Dewi hutan kemudian lenyap bersama cahaya hijau yang melesat ke samudera. Raja Waring menumpangkan tangan ke atas kepala puterinya, “Puteriku, ayah berjanji tak akan melarangmu bermain seruling lagi. Kau boleh memainkannya sesukamu. Maafkan ayah yang tidak memahamimu selama ini. Terima kasih kau sudah sangat berani untuk menyelamatkan kerajaan.” Mendengar itu, Puteri Sangita tersenyum bahagia, “Ayahlah yang memberi teladan padaku berani berkorban untuk kerajaan. Lihatlah para perwira dan prajurit yang juga berani berkorban karena teladan yang ayah berikan. Mereka bekerja sama saling melindungi dengan taruhan  nyawa. Ayo ayah, kita selamatkan yang masih hidup, Dewi Hutan meninggalkan kekuatannya padaku untuk menyembuhkan.”

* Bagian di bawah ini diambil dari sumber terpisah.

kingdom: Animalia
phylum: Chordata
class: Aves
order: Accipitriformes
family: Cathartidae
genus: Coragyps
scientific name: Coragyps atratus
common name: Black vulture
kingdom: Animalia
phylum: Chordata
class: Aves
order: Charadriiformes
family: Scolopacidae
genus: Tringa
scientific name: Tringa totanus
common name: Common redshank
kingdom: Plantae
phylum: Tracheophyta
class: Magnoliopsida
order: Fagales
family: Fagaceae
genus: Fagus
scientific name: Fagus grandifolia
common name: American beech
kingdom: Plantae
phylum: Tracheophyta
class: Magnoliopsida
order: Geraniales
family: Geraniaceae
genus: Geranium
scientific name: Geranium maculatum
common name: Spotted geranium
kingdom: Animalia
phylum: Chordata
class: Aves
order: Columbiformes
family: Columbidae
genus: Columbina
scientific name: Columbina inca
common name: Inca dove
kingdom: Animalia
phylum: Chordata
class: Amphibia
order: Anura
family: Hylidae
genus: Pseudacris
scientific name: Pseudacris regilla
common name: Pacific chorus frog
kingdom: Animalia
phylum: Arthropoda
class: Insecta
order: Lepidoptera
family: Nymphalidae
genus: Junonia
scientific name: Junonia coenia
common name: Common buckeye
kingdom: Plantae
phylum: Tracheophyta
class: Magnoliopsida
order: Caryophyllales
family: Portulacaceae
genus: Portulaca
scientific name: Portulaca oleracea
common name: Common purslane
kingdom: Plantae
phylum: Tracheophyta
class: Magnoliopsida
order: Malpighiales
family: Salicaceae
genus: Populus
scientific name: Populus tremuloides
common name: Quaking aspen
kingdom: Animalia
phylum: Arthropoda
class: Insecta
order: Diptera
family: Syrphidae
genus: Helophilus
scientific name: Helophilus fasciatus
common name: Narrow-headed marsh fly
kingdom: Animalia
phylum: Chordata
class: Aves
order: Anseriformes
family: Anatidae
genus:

Puteri Sangita kemudian meraih seruling bambu kuning miliknya dan meniupkan nada-nada mantera baru untuk menyembuhkan. Nada yang sangat merdu itu menyembuhkan siapapun yang terluka. Puteri Sangita terus berjalan mendekati para perwira dan prajurit yang terluka sambil meniup serulingnya. Satu per satu mereka bengkit dan sembuh. Raja Waring kini menangis haru melihat kehebatan puterinya. “Seruling itu milikmu nak, ayah tak akan melarangmu lagi…”, bisik Raja Waring yang berjalan di samping Puteri Sangita. Sejak itu Puteri Sangita bebas memainkan serulingnya tanpa dimarahi ayahnya lagi.